The worst part was, as I was thinking that, I also realized that he didn't really care. I realized that he was perfectly happy keeping me as a friend who caught up on events sometimes and hung out as a last resort...wow, doesn't sound like much of a friend, does it? Well, he was...I'll give him that. Last year, he was probably one of the best friends I had but time changes things, people change...life changes. That's just how it is. We didn't work on the friendship over the summer, didn't really try and that supported the idea that yeah, it's not going to really work. I can't be friends with someone that I'm attempting to force words to come out of my mouth...I just can't. What am I supposed to say? "How's the weather?" Yeah, I'm not really up for that sort of fake-friendship.
That being said, I've been fortunate enough (or crazy enough) to restart dating my ex-boyfriend. I'm getting a little tired of that term "Boyfriend." Everything is fine until I use that term - then it all goes downhill. Expectations are made, promises are broken, things fall apart...it just gets messy. But, what else can I call it? It's a relationship and I'm okay with it.
He's the sort of guy I don't date - but he's also the sort of guy who's willing to work towards bettering himself and work around my schedule. Fact is, I used to think he was a massive asshole. He was a womanizer, a jerk, pushy, egocentric and rather irritating.
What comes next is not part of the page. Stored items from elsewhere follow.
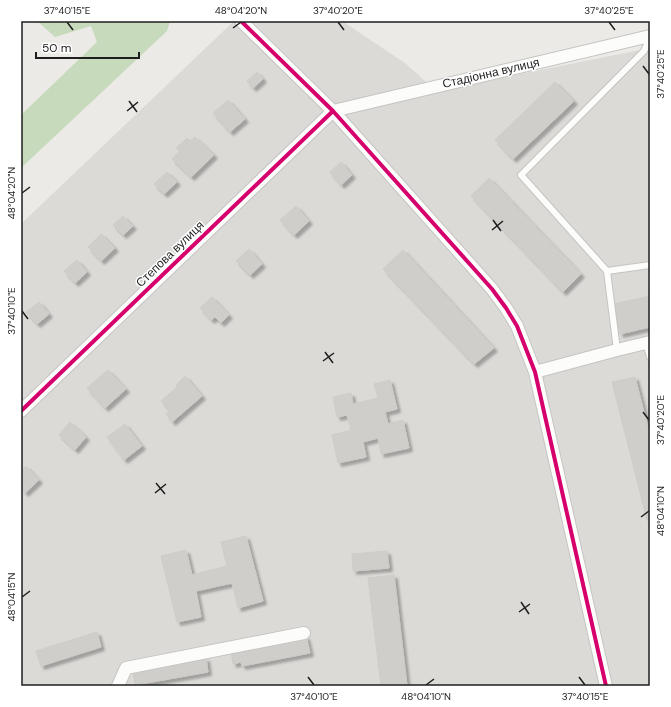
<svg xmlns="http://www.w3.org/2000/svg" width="671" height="707" viewBox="0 0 671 707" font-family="'DM Sans',sans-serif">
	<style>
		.residential { fill: #dbdad7 }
		.forest { fill: #c7dabc }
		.building { fill: #d0cecb; stroke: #cfccc8; filter: url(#shadow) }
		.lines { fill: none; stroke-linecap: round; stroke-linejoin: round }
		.lane-casing { stroke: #c5c4c2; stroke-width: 8 }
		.street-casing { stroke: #c5c4c2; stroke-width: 14 }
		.lane { stroke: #fcfcfb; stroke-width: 6 }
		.street { stroke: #fcfcfb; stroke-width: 12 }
		.cycleway-casing { stroke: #fff; stroke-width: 6 }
		.cycleway { stroke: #d6006c; stroke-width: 4 }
		.ticks { fill: none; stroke: #1e1e1e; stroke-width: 1.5 }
		.labels { text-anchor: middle; stroke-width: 3; stroke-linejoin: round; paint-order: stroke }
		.street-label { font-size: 12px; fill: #1e1e1e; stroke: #fff }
		.neatline { fill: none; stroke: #1e1e1e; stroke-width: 1.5 }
		.ticks-label { font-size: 10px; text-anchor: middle; fill: #1e1e1e }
	</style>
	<defs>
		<filter id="shadow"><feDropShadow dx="3.5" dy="3.5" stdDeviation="1" flood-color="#0004"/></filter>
	</defs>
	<rect width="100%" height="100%" fill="#eceae6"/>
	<path class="residential" d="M234,21H342L405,63L436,91L650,48V686H21V224Z"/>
	<path class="forest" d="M37,21H170L167,31L21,168V115L97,42L91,26L55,37Z"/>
	<path class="building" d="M257,72L263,79L253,88L247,81Z
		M555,82L574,101L513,159L495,140Z
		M228,100L245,119L230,132L213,113Z
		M195,137L214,155L191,177L172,159L180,151L176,148L187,138L190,141Z
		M341,162L352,175L341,185L330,172Z
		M167,172L177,182L164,194L154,184Z
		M489,178L581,274L563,292L471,196Z
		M296,206L309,221L294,235L280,220Z
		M123,216L133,226L123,235L113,225Z
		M101,234L115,248L101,261L88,247Z
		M249,249L262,264L250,275L236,261Z
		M403,250L494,348L474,364L383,269Z
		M77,260L87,272L75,283L64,271Z
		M650,296V327L620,334L614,304Z
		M212,297L229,315L221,323L215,317L211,320L200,308Z
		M39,302L49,314L37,324L26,312Z
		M108,370L126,389L105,408L87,388Z
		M185,376L202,396L172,422L166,414L170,411L161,401L177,387L176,385Z
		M635,377L650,436V520H647L612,382Z
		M390,380L397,409L385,412L388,424L403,420L409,448L381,454L378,438L363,442L366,457L338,463L332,435L351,430L347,415L337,417L333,397L351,393L353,404L378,398L374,384Z
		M70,422L86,437L75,450L59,435Z
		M125,424L142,446L124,460L107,437Z
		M26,466L39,480L25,493L21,488V471Z
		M246,536L263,601L238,608L232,583L196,591L201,617L177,622L161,556L186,550L192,575L227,566L221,542Z
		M387,551L389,568L353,571L352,554Z
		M394,575L407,686H381L368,578Z
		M97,632L101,647L41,666L36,651Z
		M306,636L310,653L242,666L241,662L233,664L231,651Z
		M206,658L208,672L135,685L133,671Z"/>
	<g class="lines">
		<g class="lane-casing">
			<path id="lane" d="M607,271L650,265
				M646,343L650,357
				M617,350L607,271L521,175L644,51L650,38"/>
		</g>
		<g class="street-casing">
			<path id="street" d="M241,21L333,111L492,289L506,308L517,326L535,372L606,686
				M333,111L650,36
				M535,372L617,350L650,342
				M21,411L333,111
				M118,686L126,668L304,633"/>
		</g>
		<use href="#lane" class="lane"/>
		<use href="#street" class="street"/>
		<g class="cycleway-casing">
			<path id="cycleway" d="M241,21L333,111L492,289L506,308L517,326L535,372L606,686
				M21,411L333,111"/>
		</g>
		<use href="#cycleway" class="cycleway"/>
	</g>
	<path class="ticks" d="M67,22L73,30M338,22L344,30M609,22L615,30M233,28L241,22M643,66L649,74M129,101L137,112M127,111L138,102M22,193L30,187M493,220L501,231M492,230L503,221M22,311L28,319M325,352L333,363M323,361L334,353M643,412L649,420M156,483L165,494M155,493L166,484M641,517L649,511M22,597L30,591M521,602L529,614M519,612L530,604M308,677L314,685M579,677L585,685M426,685L434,679"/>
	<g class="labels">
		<g class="street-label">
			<text transform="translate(491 73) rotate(-13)" y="4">Стадіонна вулиця</text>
			<text transform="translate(170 254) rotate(-44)" y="4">Степова вулиця</text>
		</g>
	</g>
	<rect width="671" height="707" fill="none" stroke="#ffffff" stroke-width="44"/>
	<path d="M36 52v6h103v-6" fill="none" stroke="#1e1e1e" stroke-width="2"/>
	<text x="42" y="52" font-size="12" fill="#1e1e1e" stroke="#ffffff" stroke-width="3" paint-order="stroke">50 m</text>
	<rect x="22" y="22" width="627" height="663" class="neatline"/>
	<g class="ticks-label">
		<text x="67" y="14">37°40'15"E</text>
		<text x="241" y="14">48°04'20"N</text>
		<text x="338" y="14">37°40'20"E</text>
		<text x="609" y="14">37°40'25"E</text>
		<text transform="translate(660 74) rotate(-90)" y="4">37°40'25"E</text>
		<text transform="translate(11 193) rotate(-90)" y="4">48°04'20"N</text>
		<text transform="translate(11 311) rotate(-90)" y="4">37°40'10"E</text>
		<text transform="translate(660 420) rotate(-90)" y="4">37°40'20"E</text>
		<text transform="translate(660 511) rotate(-90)" y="4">48°04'10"N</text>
		<text transform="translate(11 597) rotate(-90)" y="4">48°04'15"N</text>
		<text x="314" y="700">37°40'10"E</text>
		<text x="426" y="700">48°04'10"N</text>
		<text x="585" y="700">37°40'15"E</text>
	</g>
</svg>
He was whiny and basically stuck in a dead end job in his dead end life...then I yelled at him.
Yes, I got angry (surprise, surprise). He was spewing the same crap over and over again - my girlfriend is a meanie, she did this and that, she cheated, she's not in the relationship...(yep, uh huh) he was dating from the bottom of the barrel..not even in the barrel - dating the rotten leftovers from outside the barrel.
Okay so I was cruel (I choose to believe he choked up a bit and may have cried although he would probably argue that). Fact is, he was doing the same crap over and over again and expecting different results.
Funny thing is - he listened to me. He stopped trying to get in my pants and started hanging out as friends. He also stopped trying to get in OTHER girls pants... He offered to help me with things - from drives to see my boyfriend at the time to just going out for coffee. When my dog was put down, he called to make sure I was okay. When my bf and I broke up, he called to make sure I was okay...and didn't hit on me. He started to give up smoking because it was bugging him...He gave me the space I needed until I finally asked him out.
The funny thing is that I asked him out because I thought I'd get over my ex easier - yep, my plan was to use him and leave him...it was like dating a puppy...cute, fun, but irritating...and then I stopped being so cynical all the time. He wasn't a jerk...he was a nice guy. He really is...it's a little weird because I just don't date nice guys.
So when midterms came around, I got stressed and broke up with him...he didn't get upset...he said "okay, let's talk after your tests are over"...my thought was "you're bat-crap crazy" until after midterms were over and I was apologizing for freaking out...
So here I am realizing that I've found true friends that leave (and it's okay) and true boyfriends that are incredible once I give them a chance to be. So I might not like the label...but I really do like him (a lot). And he likes my Ludwig von Turdle.